RELATED: Editor's corner: The top 10 Fierce Pharma Marketing stories of 2021 recapped

“Because we recognized the promise of molnupiravir early, Merck invested at risk and we are executing an unprecedented global access strategy so that molnupiravir, now authorized, can be available to patients here in the U.S. and all around the world more quickly and more equitably than has ever been accomplished before,” Merck CEO Robert Davis said in a statement.

The New Jersey-based drugmaker on Thursday said it planned to start shipping molnupiravir to the pharma distributor AmerisourceBergen “within days.” Merck currently has a $2.2 billion deal with the U.S. government to provide some 3.1 million courses of the drug.

Indeed, global access has been a “priority” for Merck and Ridgeback since the start of their team-up. They’re also leveraging tiered pricing based on the ability of governments to finance healthcare.

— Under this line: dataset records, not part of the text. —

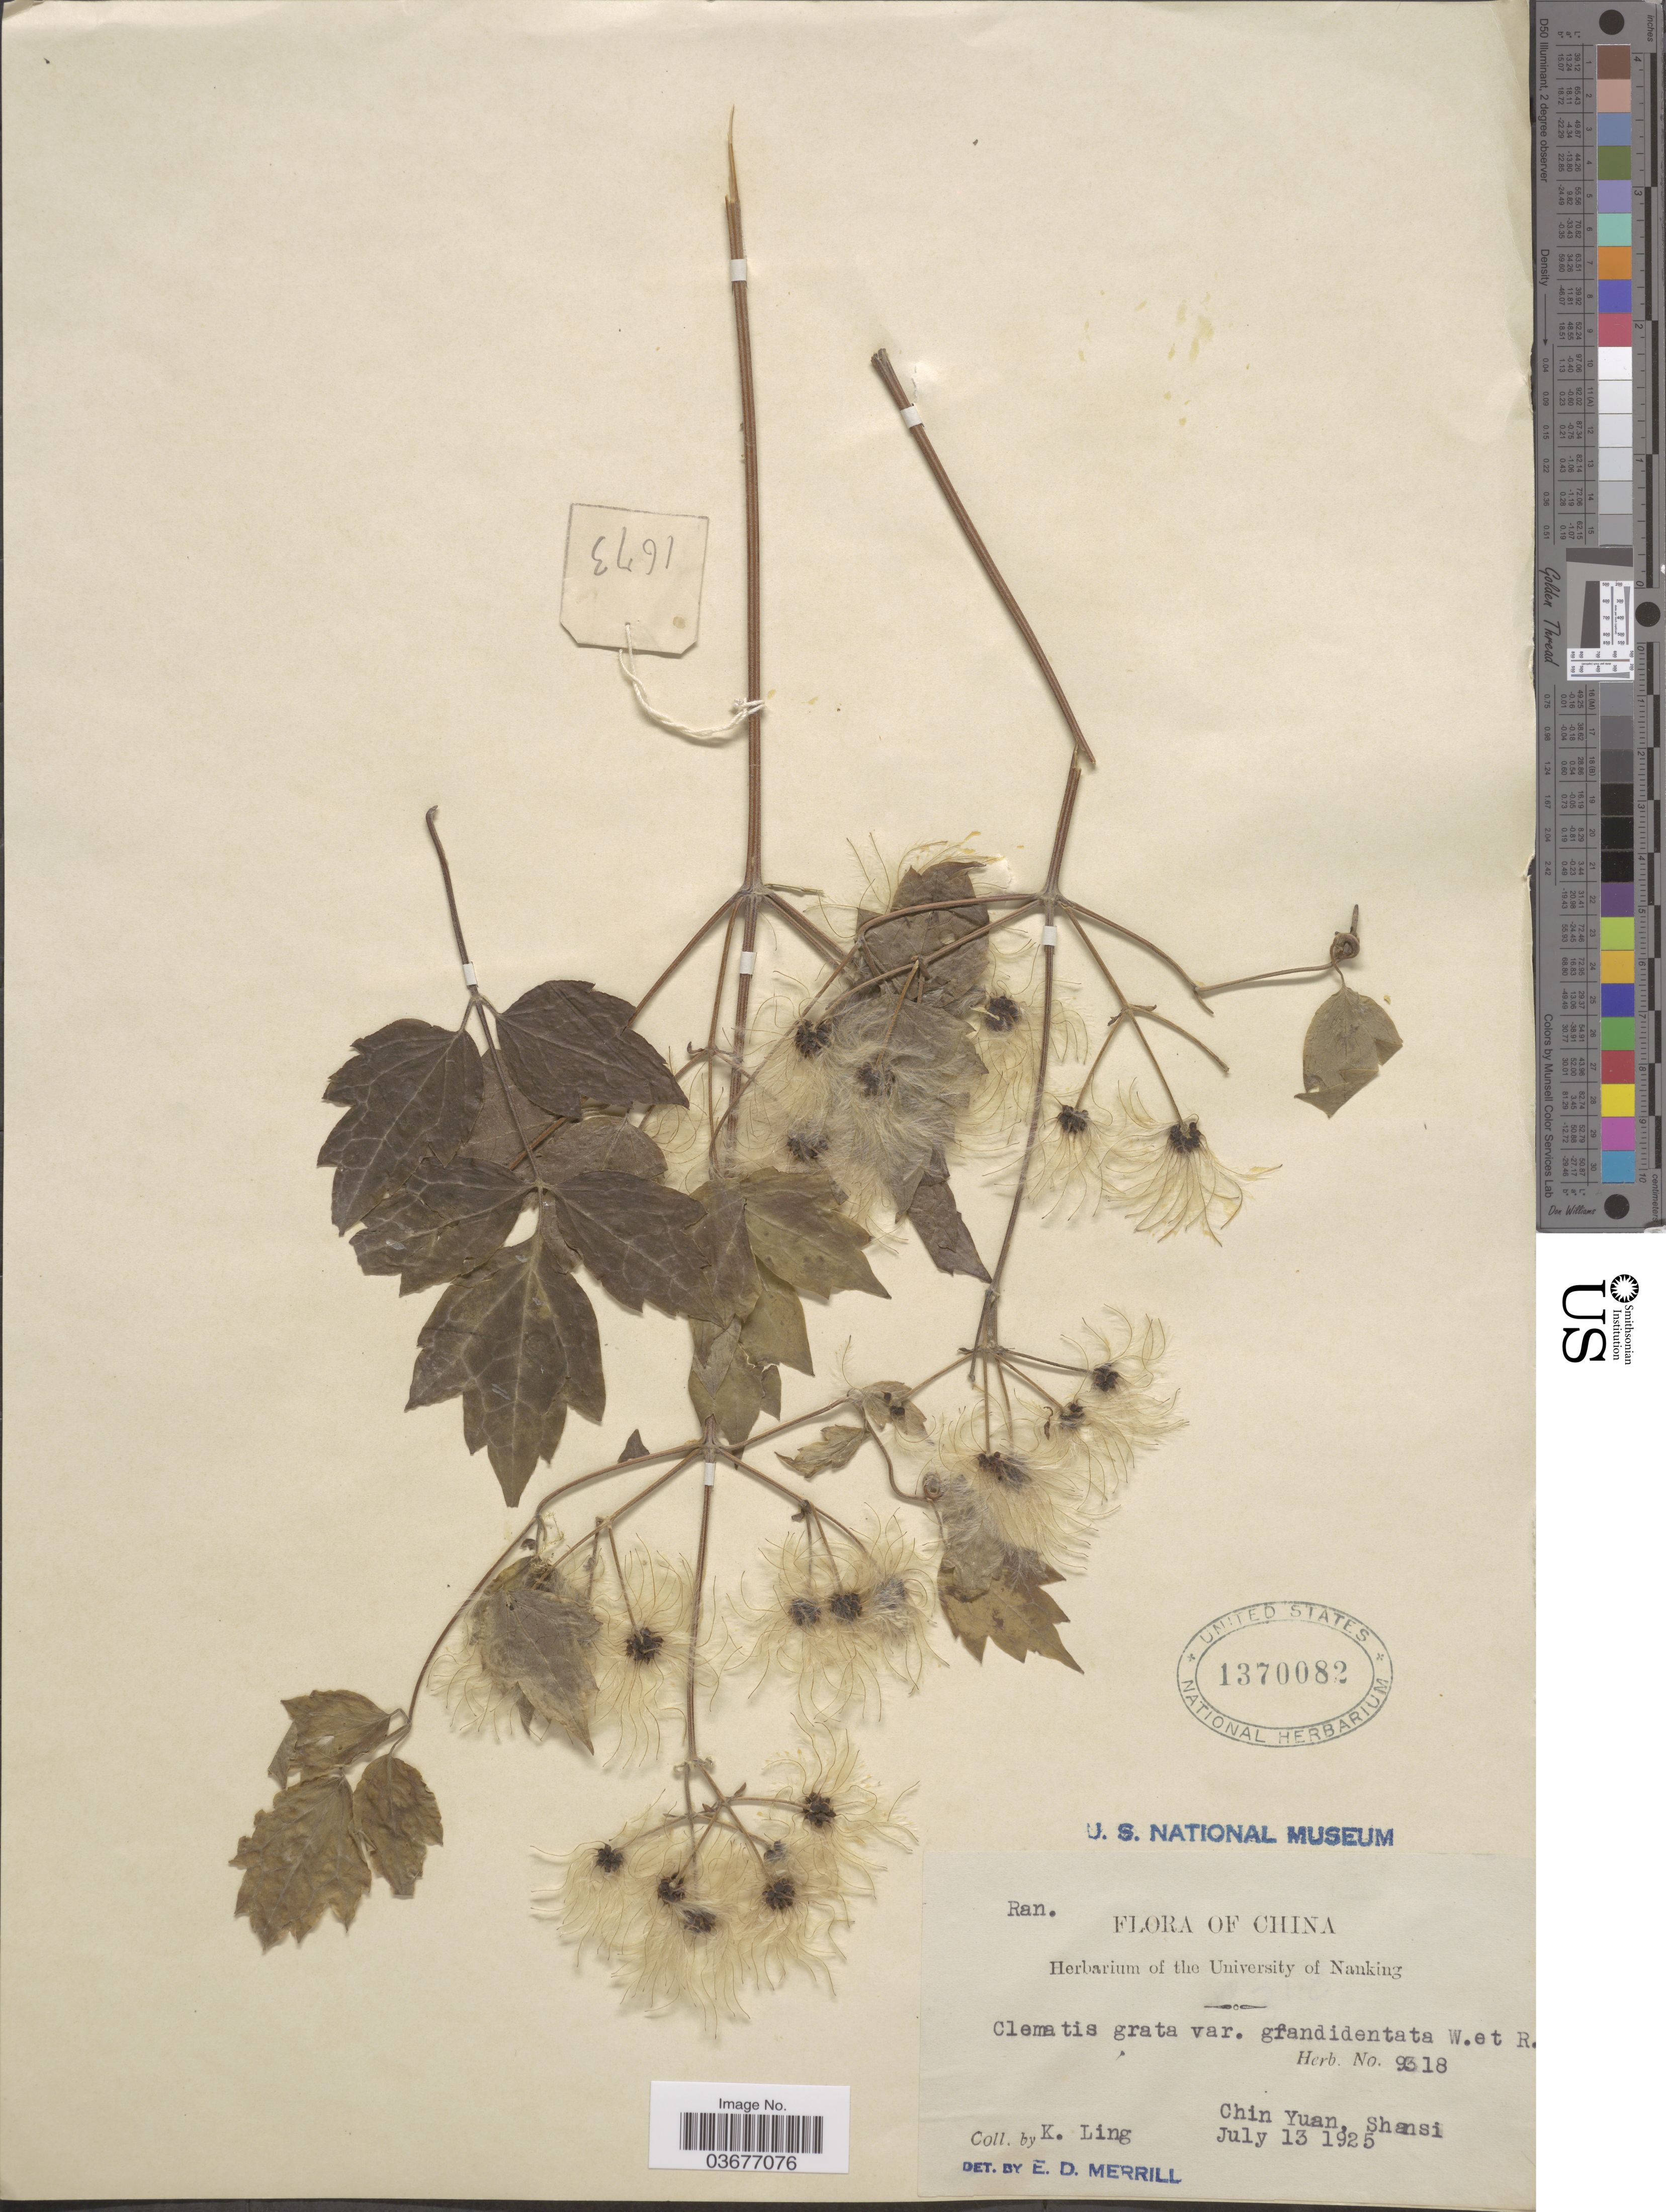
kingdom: Plantae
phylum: Tracheophyta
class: Magnoliopsida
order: Ranunculales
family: Ranunculaceae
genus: Clematis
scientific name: Clematis grata var. grandidentata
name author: Rehder & E.H. Wilson in Sarg.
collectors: K. Ling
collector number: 9318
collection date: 1925-07-13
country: China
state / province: Shanxi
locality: Chin Yuan.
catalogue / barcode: US 1370082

Perhaps most critically, Merck and Ridgeback have forged licensing pacts with certain generic manufacturers and the Medicines Patent Pool to get generic molnupiravir on tap in more than 100 low- and middle-income countries.

Merck expects to produce 10 million courses of the drug by the end of the year, with plans to deliver at least 20 million courses in 2022. Outside the U.S., Merck and Ridgeback have pledged to supply their drug to more than 30 countries including Australia, Canada, Korea, Japan, Thailand and the U.K.